Ia juga mengusulkan agar paradigma SYMBA-AI menjadi bagian dari pengembangan kurikulum pendidikan tinggi berbasis Science, Technology, Engineering, and Mathematics (STEM). Pendekatan tersebut dinilai dapat memperkuat kemampuan mahasiswa dalam memahami sekaligus mengembangkan teknologi berbasis AI.
Konsep itu merupakan hasil perjalanan akademik Syamsul selama lebih dari tiga dekade di bidang Instrumentasi dan Kontrol.
Guru Besar ke-247 ITS tersebut menilai tantangan masa depan tidak cukup dijawab dengan kecanggihan algoritma semata, melainkan juga melalui kemampuan menerjemahkan fenomena kompleks ke dalam model komputasi yang adaptif.
Salah satu hasil penerapan konsep tersebut ialah Buoy Weather Tipe II, stasiun cuaca terapung berbasis Internet of Things (IoT).
Perangkat itu dirancang untuk memantau kondisi laut secara real time melalui pengukuran kecepatan angin, arus laut, tinggi gelombang, suhu, dan kelembapan udara.
Data yang terkumpul kemudian diproses menggunakan kombinasi Fuzzy Logic System dan Artificial Neural Network (ANN).
Hasil pengolahan itu diterjemahkan menjadi rekomendasi sederhana mengenai tingkat keamanan pelayaran, yakni aman, waspada, atau tidak layak berlayar.
"Informasi dapat diakses langsung oleh nelayan melalui ponsel mereka dan hasil uji coba prediktor mencatatkan akurasi hingga 86 persen," kata Syamsul.
Pengembangan AI yang dilakukan dosen kelahiran Mojokerto itu juga menyasar sektor pendidikan.

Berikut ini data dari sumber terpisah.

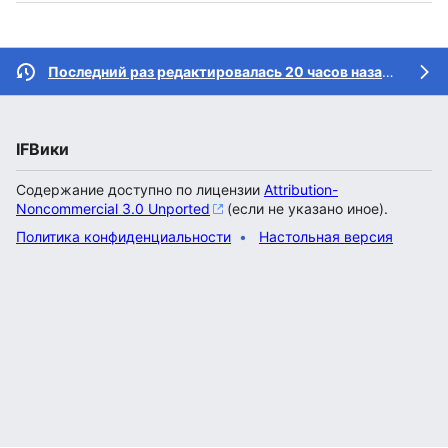
Последний раз редактировалась 20 часов назад
участн
IFВики
Содержание доступно по лицензии
Attribution-
Noncommercial 3.0 Unported
(если не указано иное).
Политика конфиденциальности
Настольная версия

Ia merancang Intelligent Learning Ecosystem berbasis mobile learning yang memungkinkan dosen memantau tingkat perhatian mahasiswa selama mengikuti perkuliahan daring.
Melalui kamera pada aplikasi konferensi video, sistem menganalisis ekspresi wajah mahasiswa secara otomatis.
Hasil analisis kemudian diubah menjadi indikator perhatian sehingga dosen memperoleh umpan balik untuk menjaga efektivitas proses belajar mengajar.
Bagi Syamsul, paradigma SYMBA-AI memperluas fungsi pemodelan sistem dari sekadar mengendalikan sistem fisik menjadi pendekatan yang berorientasi pada manusia.
Model tersebut dinilai memiliki peluang diterapkan di berbagai bidang, seperti maritim, transportasi, kesehatan, pendidikan, hingga industri.
Pengembangan teknologi itu, menurut dia, juga menjadi bagian dari upaya memperkuat daya saing sumber daya manusia Indonesia menjelang Indonesia Emas 2045.
Selain mendukung penguasaan teknologi nasional, pendekatan tersebut selaras dengan target Sustainable Development Goals (SDGs), terutama pada aspek pendidikan berkualitas, inovasi, industri, dan pembangunan infrastruktur.
"Belajar adalah mengubah pengetahuan menjadi kebijaksanaan dan kasih sayang," ujar Syamsul. (Nayla).